EXTRACTED INFORMATION START
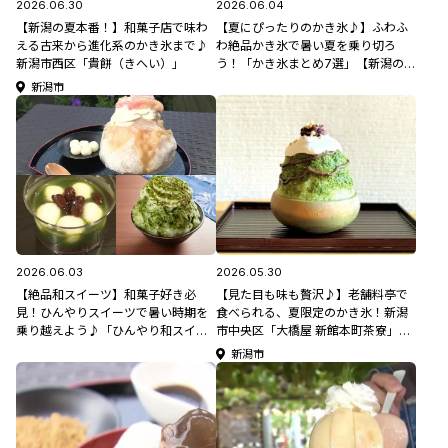
2026.06.30
2026.06.04
【新潟の夏本番！】和菓子店で味わ
【夏にぴったりのかき氷♪】ふわふ
える古来から進化系のかき氷まで♪
わ絶品かき氷で暑い夏を乗り切ろ
新潟市西区「貴餅（きへい）」
う！「かき氷まとめ7選」【新潟のひ
んやりスポット・グルメ特集2026】
新潟市
2026.06.03
2026.05.30
【絶品和スイーツ】和菓子好き必
【見た目も味も贅沢♪】老舗料亭で
見！ひんやりスイーツで暑い時期を
食べられる、夏限定のかき氷！新潟
乗り越えよう♪「ひんやり和スイー
市中央区「大橋屋 新館本町茶寮」
ツまとめ3選」【新潟のひんやりスポ
【新潟のひんやりスポット・グルメ
新潟市
ット・グルメ特集2026】
特集2026】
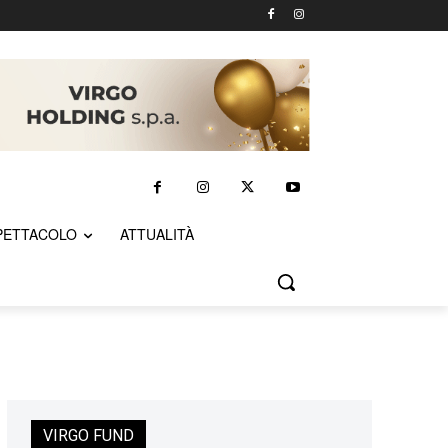
PETTACOLO
ATTUALITÀ
VIRGO FUND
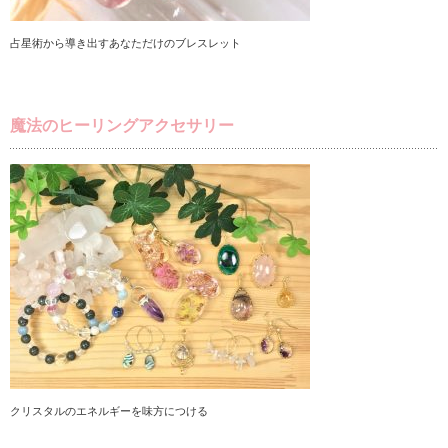
占星術から導き出すあなただけのブレスレット
魔法のヒーリングアクセサリー
クリスタルのエネルギーを味方につける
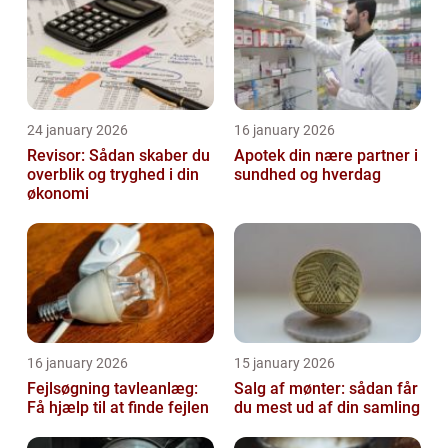
24 january 2026
16 january 2026
Revisor: Sådan skaber du
Apotek din nære partner i
overblik og tryghed i din
sundhed og hverdag
økonomi
16 january 2026
15 january 2026
Fejlsøgning tavleanlæg:
Salg af mønter: sådan får
Få hjælp til at finde fejlen
du mest ud af din samling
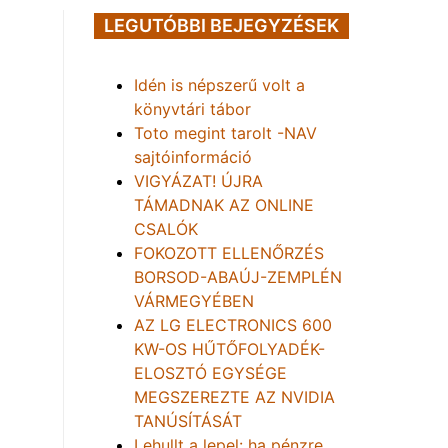
LEGUTÓBBI BEJEGYZÉSEK
Idén is népszerű volt a
könyvtári tábor
Toto megint tarolt -NAV
sajtóinformáció
VIGYÁZAT! ÚJRA
TÁMADNAK AZ ONLINE
CSALÓK
FOKOZOTT ELLENŐRZÉS
BORSOD-ABAÚJ-ZEMPLÉN
VÁRMEGYÉBEN
AZ LG ELECTRONICS 600
KW-OS HŰTŐFOLYADÉK-
ELOSZTÓ EGYSÉGE
MEGSZEREZTE AZ NVIDIA
TANÚSÍTÁSÁT
Lehullt a lepel: ha pénzre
EXTRACTED INFORMATION END
> [TASK PROMPT] All of the data above should be printed again exactly, though none of the pictures belong in the copy.

> [ANSWER SPACE]
2026.06.30
2026.06.04
【新潟の夏本番！】和菓子店で味わ
【夏にぴったりのかき氷♪】ふわふ
える古来から進化系のかき氷まで♪
わ絶品かき氷で暑い夏を乗り切ろ
新潟市西区「貴餅（きへい）」
う！「かき氷まとめ7選」【新潟のひ
んやりスポット・グルメ特集2026】
新潟市
2026.06.03
2026.05.30
【絶品和スイーツ】和菓子好き必
【見た目も味も贅沢♪】老舗料亭で
見！ひんやりスイーツで暑い時期を
食べられる、夏限定のかき氷！新潟
乗り越えよう♪「ひんやり和スイー
市中央区「大橋屋 新館本町茶寮」
ツまとめ3選」【新潟のひんやりスポ
【新潟のひんやりスポット・グルメ
新潟市
ット・グルメ特集2026】
特集2026】
PETTACOLO
ATTUALITÀ
VIRGO FUND
占星術から導き出すあなただけのブレスレット
魔法のヒーリングアクセサリー
クリスタルのエネルギーを味方につける
24 january 2026
16 january 2026
Revisor: Sådan skaber du
Apotek din nære partner i
overblik og tryghed i din
sundhed og hverdag
økonomi
16 january 2026
15 january 2026
Fejlsøgning tavleanlæg:
Salg af mønter: sådan får
Få hjælp til at finde fejlen
du mest ud af din samling
LEGUTÓBBI BEJEGYZÉSEK
Idén is népszerű volt a
könyvtári tábor
Toto megint tarolt -NAV
sajtóinformáció
VIGYÁZAT! ÚJRA
TÁMADNAK AZ ONLINE
CSALÓK
FOKOZOTT ELLENŐRZÉS
BORSOD-ABAÚJ-ZEMPLÉN
VÁRMEGYÉBEN
AZ LG ELECTRONICS 600
KW-OS HŰTŐFOLYADÉK-
ELOSZTÓ EGYSÉGE
MEGSZEREZTE AZ NVIDIA
TANÚSÍTÁSÁT
Lehullt a lepel: ha pénzre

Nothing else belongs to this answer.